Helene Marsh, chair of the national threatened species scientific committee and an emeritus professor of environmental science at James Cook University, said the scale of the ecological tragedy had made Australians more aware of the risks facing the country’s unique animals and plants and provided an opportunity to improve conservation.
With fires still burning, scientists warn it is too early to have a clear picture of the devastation, but preliminary government data suggests more than 100 threatened animal and plant species have lost at least half their habitat and more than 300 have lost more than 10%. The impact on most species not currently listed as threatened is yet to be assessed.
Birdlife Australia estimates nearly 80 birds have lost at least a third of the area in which they live, and that the superb lyrebird may have plunged from being a common to a threatened species.
Marsh said the threatened species committee planned to review the decision-making process for officially listing species as vulnerable or worse within the constraints of existing national environment laws. She said the protection offered to species after they were listed should also be reconsidered as the existing model of recovery planning had not worked. Fewer than 40% of nationally threatened species have recovery plans in place.
She said she was encouraged by the level of goodwill between federal and state governments, scientists and conservationists following the fires, including the response by Sussan Ley, the federal environment minister, who has set up and met with an expert scientific panel to advise on what needed to be done.
The federal government has allocated $50m in wildlife recovery funding, with a promise of more to come, and officials from across fire affected areas are due to meet on Tuesday to continue work on a national response.
Marsh said the creation of a national scientific monitoring facility, proposed by fire scientists David Bowman and Ross Bradstock to fill critical gaps in bushfire knowledge, made some sense. She said it could include wildlife surveys.
“I’ve been quite concerned about the way we monitor our biodiversity in Australia, it’s a huge job, and I think if we are going to understand the impact of fires that is a very interesting idea that needs consideration,” she said.
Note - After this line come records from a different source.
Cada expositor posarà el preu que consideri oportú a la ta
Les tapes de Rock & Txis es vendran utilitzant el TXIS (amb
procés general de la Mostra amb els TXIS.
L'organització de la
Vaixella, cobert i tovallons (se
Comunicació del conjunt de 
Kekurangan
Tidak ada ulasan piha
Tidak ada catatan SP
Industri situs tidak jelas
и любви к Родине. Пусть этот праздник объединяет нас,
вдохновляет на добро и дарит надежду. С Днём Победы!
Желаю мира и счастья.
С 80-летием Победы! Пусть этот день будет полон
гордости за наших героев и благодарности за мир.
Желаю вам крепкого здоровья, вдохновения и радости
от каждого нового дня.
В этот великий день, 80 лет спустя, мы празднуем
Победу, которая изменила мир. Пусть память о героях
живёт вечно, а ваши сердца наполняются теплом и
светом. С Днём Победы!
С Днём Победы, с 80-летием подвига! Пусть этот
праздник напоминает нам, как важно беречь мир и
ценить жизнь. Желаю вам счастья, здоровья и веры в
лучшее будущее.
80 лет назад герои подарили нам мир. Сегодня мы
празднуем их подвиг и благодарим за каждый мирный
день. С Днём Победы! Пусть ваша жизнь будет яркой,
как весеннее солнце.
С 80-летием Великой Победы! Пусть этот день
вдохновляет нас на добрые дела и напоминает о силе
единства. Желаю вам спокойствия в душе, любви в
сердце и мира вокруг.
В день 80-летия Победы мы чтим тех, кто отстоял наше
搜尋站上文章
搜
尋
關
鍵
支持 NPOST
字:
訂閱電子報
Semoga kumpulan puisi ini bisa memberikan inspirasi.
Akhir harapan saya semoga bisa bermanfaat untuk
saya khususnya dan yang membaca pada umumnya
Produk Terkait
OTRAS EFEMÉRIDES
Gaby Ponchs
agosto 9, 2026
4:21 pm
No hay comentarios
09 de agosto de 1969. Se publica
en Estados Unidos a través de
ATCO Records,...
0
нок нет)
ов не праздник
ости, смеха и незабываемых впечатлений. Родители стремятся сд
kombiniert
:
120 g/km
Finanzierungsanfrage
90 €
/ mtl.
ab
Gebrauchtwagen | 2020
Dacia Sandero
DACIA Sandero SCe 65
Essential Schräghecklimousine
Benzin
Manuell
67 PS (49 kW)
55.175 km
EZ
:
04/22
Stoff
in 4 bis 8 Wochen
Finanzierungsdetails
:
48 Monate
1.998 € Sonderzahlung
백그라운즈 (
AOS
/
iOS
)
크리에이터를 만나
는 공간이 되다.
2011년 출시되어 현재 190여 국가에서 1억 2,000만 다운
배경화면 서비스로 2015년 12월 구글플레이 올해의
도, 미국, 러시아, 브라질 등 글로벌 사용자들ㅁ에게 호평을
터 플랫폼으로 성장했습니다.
Given not everything could be monitored, she said there would need to be clear priorities that would likely be defined by the 12m hectare bushfires. But she said it was important to consider “biodiversity arks”, key areas that had avoided the fires, as well as burned country.
Marsh said it should utilise technology, including remote sensing and drones, as well as on-ground field work by scientists, Indigenous rangers and possibly community groups and citizen scientists. “I do believe that the importance of monitoring the impact of the fires will be a catalyst for doing this work,” she said. “It is very important that it be well designed and scientifically robust.”
While she backed the development of a national system, Marsh said monitoring the impact of the fires could not wait for a new system and needed to begin as soon as it was safe.
An analysis by environment groups found the Coalition had cut funding for environmental programs, monitoring and staff by about 40% since being elected in 2013.
Marsh said changes would be needed to the national environment laws, the Environment Protection and Biodiversity and Protection Act, which is being reviewed by businessman Graeme Samuel.
Asked how successful the laws had been, she said the government’s state of the environment report, which among other things found climate change was altering the structure and function of Australia’s natural ecosystems and affecting heritage, economic activity and human wellbeing, “spoke for itself”.
Marsh said the review of the laws should consider whether it was appropriate to adopt more advanced criteria used by the International Union for the Conservation of Nature to assess whether an ecological community was threatened.
Government ministers including Ley last year stressed the review would focus on cutting “green tape”. Scientists have expressed hope it may now address the impact of the fires and what was needed to avoiding an extinction crisis that scientists said was worsening before the devastating fire season.
Scientists last year said three native Australian species had become extinct in the past decade and another 17 could follow in the next 20 years. More than 1,800 Australian plants and animals are listed as threatened with extinction. Scientists warned in a letter to the government before the fires that this was likely to be an underestimate.